*** RECORDS FOR THIS TASK ***

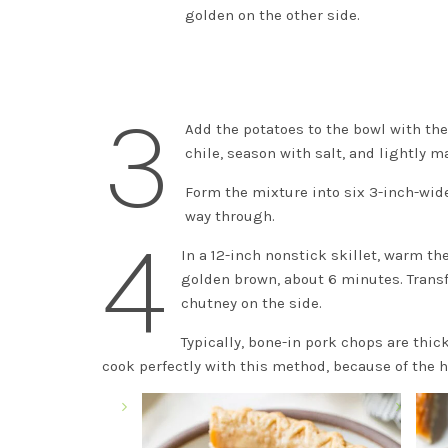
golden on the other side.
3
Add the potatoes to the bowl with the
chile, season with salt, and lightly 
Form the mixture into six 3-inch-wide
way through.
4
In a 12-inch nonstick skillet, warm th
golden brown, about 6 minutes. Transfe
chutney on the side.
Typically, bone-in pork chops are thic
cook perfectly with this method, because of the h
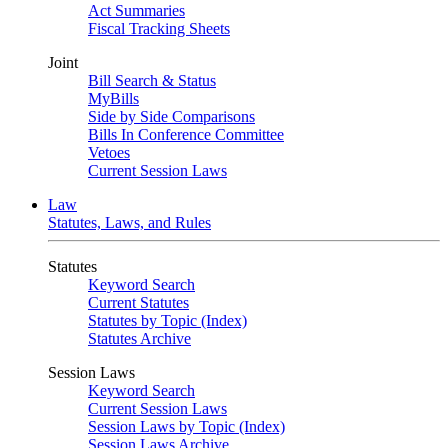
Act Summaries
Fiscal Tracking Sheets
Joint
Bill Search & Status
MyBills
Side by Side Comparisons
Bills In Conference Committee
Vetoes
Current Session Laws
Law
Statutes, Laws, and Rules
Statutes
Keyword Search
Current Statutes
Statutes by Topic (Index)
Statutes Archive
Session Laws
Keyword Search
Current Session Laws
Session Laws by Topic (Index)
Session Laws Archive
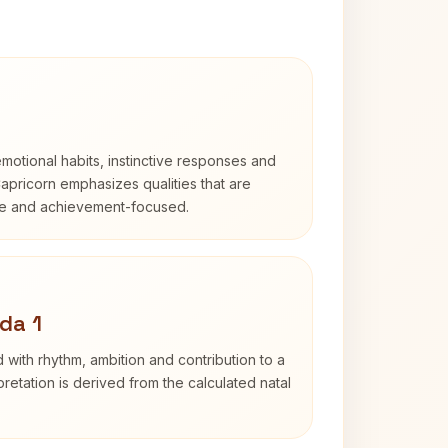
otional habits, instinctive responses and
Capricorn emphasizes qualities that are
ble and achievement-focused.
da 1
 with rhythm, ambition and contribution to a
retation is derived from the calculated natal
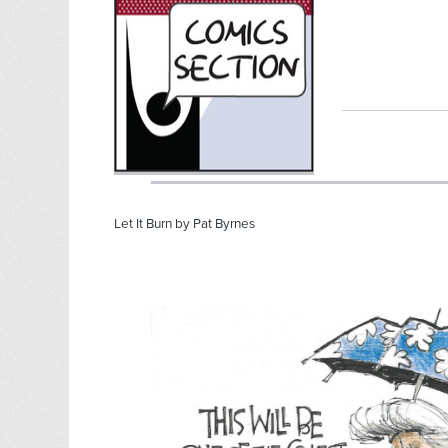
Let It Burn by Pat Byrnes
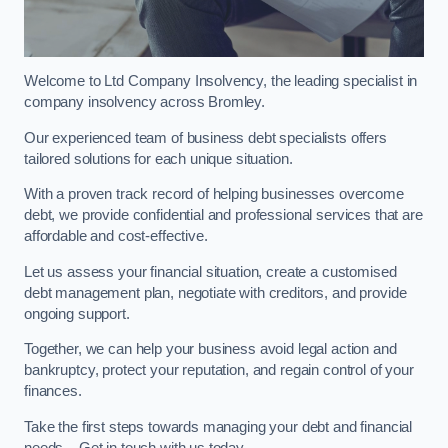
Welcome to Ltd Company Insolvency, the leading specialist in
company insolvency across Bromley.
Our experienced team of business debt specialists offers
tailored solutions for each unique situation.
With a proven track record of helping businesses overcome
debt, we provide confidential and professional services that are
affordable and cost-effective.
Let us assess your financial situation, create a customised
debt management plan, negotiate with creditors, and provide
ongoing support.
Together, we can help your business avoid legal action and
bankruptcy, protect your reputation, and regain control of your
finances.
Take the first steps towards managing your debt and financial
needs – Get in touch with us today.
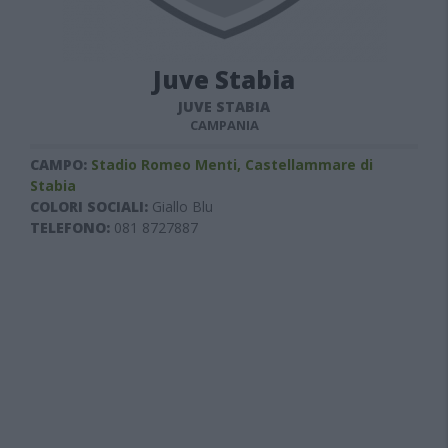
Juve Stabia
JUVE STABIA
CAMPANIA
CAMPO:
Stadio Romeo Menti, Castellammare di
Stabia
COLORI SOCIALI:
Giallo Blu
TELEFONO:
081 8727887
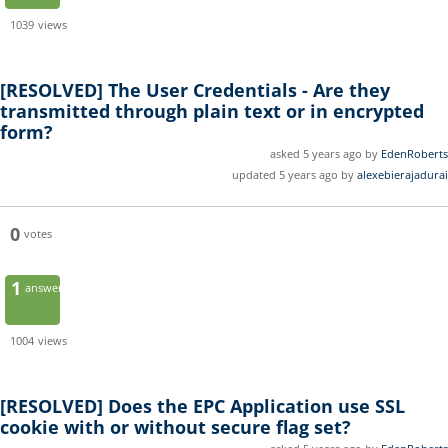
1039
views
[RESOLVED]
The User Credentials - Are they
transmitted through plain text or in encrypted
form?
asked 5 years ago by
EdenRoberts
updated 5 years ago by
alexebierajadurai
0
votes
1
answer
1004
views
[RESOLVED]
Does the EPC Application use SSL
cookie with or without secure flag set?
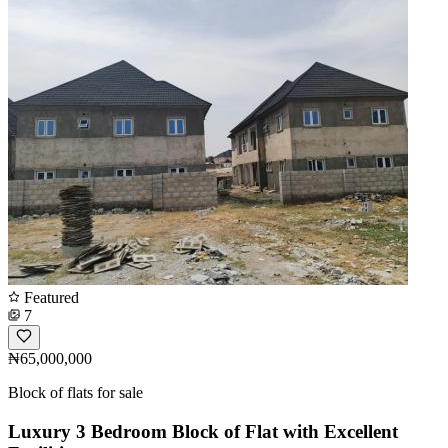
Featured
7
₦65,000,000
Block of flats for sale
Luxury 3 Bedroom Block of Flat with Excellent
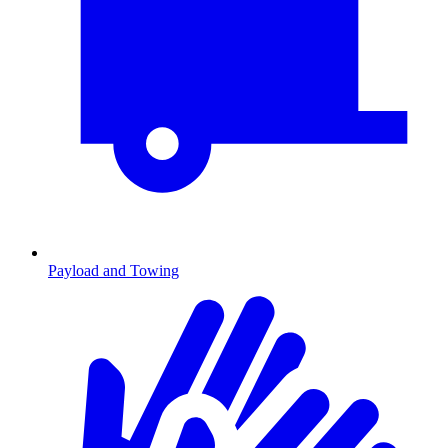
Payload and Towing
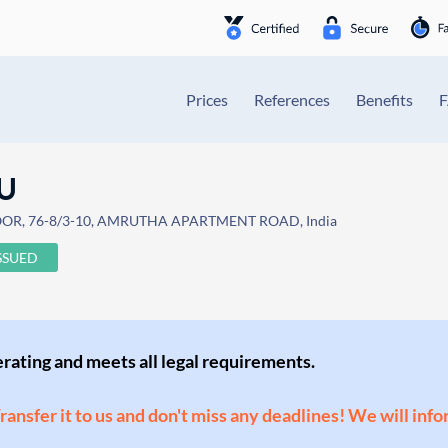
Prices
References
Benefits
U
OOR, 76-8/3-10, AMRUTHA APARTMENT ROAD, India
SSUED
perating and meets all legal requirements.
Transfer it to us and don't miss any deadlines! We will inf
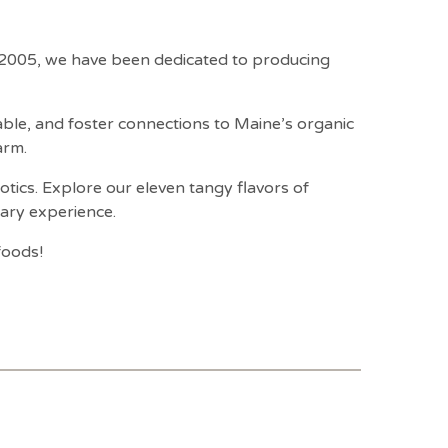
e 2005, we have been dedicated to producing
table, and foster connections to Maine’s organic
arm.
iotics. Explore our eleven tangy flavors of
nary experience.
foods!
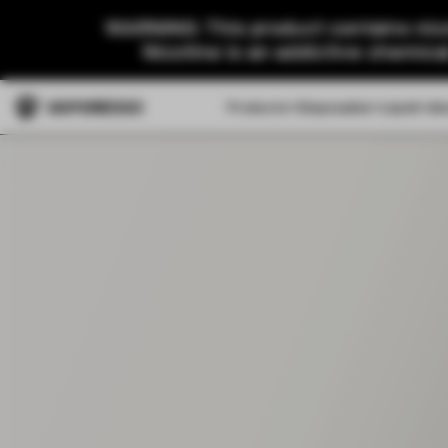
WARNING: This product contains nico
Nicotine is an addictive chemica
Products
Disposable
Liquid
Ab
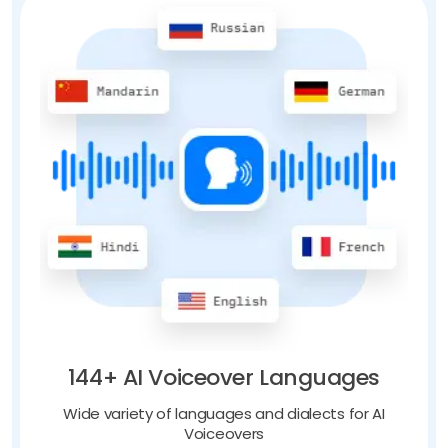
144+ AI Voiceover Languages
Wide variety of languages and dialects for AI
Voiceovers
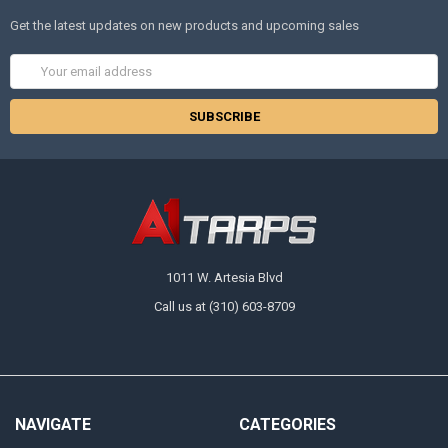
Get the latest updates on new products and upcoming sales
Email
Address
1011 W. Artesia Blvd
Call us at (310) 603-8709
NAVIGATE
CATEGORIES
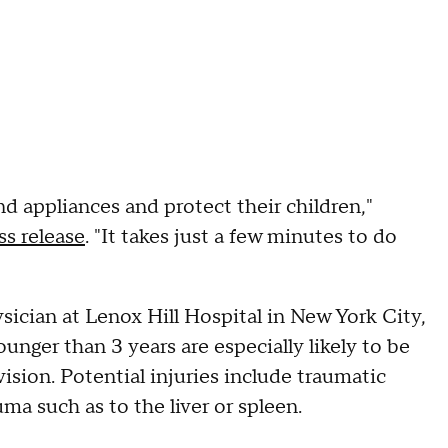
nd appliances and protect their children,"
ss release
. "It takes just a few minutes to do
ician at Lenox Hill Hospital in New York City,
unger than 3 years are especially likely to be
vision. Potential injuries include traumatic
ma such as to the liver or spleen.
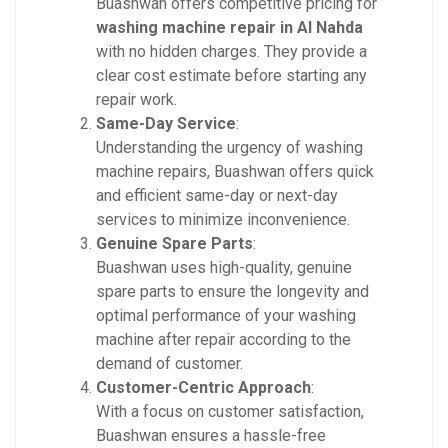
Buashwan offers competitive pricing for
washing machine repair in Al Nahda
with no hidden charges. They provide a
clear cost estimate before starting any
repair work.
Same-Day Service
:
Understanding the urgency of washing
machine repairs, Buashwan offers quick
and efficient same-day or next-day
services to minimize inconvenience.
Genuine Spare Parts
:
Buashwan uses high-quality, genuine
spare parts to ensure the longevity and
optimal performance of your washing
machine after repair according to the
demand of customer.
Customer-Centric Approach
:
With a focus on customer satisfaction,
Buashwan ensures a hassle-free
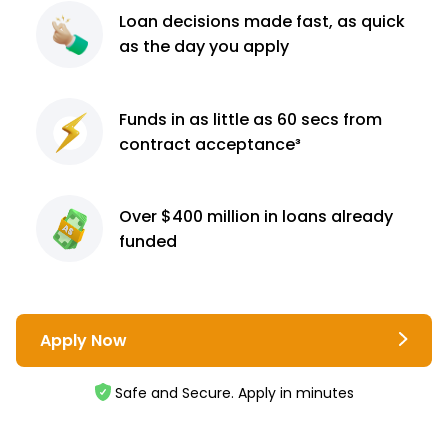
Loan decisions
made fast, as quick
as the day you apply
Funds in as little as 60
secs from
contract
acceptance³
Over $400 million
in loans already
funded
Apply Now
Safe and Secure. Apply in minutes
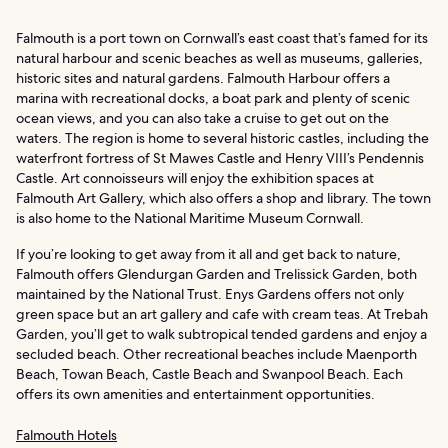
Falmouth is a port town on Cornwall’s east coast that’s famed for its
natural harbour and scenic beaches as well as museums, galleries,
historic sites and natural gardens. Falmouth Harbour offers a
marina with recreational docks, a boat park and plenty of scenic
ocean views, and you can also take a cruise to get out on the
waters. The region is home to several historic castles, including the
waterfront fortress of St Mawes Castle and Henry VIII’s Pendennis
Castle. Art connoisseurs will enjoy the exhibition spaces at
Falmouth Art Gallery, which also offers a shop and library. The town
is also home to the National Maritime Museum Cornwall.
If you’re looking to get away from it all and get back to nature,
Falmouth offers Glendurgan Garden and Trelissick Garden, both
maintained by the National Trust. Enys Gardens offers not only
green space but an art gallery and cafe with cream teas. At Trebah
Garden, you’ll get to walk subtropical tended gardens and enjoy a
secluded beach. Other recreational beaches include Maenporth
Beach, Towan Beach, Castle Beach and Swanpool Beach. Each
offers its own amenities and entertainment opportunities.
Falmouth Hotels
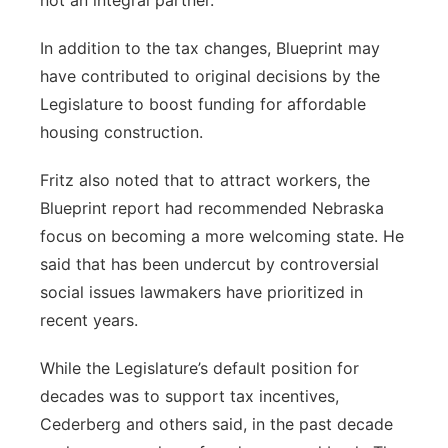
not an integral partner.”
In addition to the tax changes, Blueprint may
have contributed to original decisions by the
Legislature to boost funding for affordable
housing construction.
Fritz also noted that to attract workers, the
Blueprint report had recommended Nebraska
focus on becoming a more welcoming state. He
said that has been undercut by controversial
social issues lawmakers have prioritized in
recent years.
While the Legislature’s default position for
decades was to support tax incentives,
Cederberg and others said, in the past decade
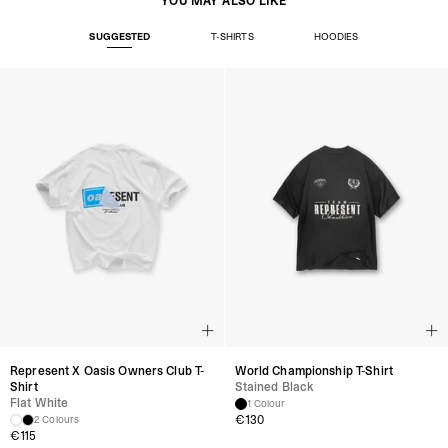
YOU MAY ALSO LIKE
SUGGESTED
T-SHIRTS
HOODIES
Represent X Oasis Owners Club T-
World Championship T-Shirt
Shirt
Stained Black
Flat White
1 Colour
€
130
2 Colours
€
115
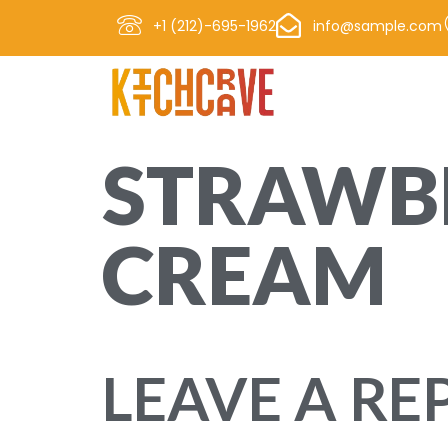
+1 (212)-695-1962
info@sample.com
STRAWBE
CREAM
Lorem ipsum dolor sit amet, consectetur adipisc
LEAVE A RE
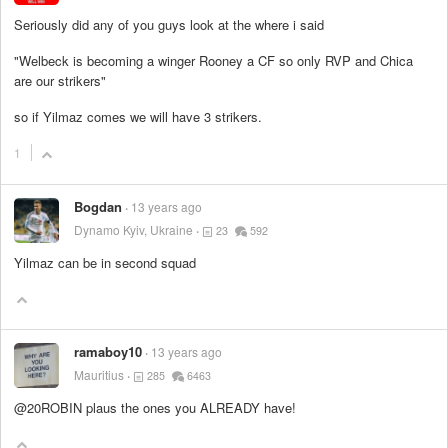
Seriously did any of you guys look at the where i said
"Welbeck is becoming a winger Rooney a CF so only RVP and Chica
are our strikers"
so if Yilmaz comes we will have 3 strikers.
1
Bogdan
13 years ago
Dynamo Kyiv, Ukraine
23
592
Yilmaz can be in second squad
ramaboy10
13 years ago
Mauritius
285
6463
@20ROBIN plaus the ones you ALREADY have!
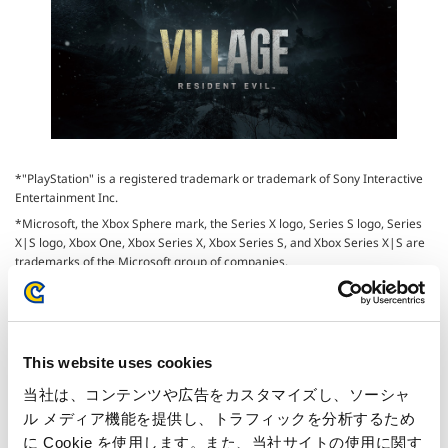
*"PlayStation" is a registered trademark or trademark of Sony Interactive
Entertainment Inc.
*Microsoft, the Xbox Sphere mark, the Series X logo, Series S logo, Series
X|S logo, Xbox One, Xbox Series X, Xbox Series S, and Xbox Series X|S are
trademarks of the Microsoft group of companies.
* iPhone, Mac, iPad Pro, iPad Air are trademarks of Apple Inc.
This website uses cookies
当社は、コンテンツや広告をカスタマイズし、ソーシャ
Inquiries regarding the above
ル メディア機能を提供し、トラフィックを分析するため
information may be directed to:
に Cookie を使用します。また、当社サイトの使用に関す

*** End of RECORDS FOR THIS TASK ***

▸ EXERCISE: Copy out everything from the line containing "of Sony Interactive" down to the end of the records, replacing "website" with "site" and leaving the rest unchanged.

▸ SOLUTION FOR THIS TASK:
*"PlayStation" is a registered trademark or trademark of Sony Interactive
Entertainment Inc.
*Microsoft, the Xbox Sphere mark, the Series X logo, Series S logo, Series
X|S logo, Xbox One, Xbox Series X, Xbox Series S, and Xbox Series X|S are
trademarks of the Microsoft group of companies.
* iPhone, Mac, iPad Pro, iPad Air are trademarks of Apple Inc.
This site uses cookies
当社は、コンテンツや広告をカスタマイズし、ソーシャ
Inquiries regarding the above
ル メディア機能を提供し、トラフィックを分析するため
information may be directed to:
に Cookie を使用します。また、当社サイトの使用に関す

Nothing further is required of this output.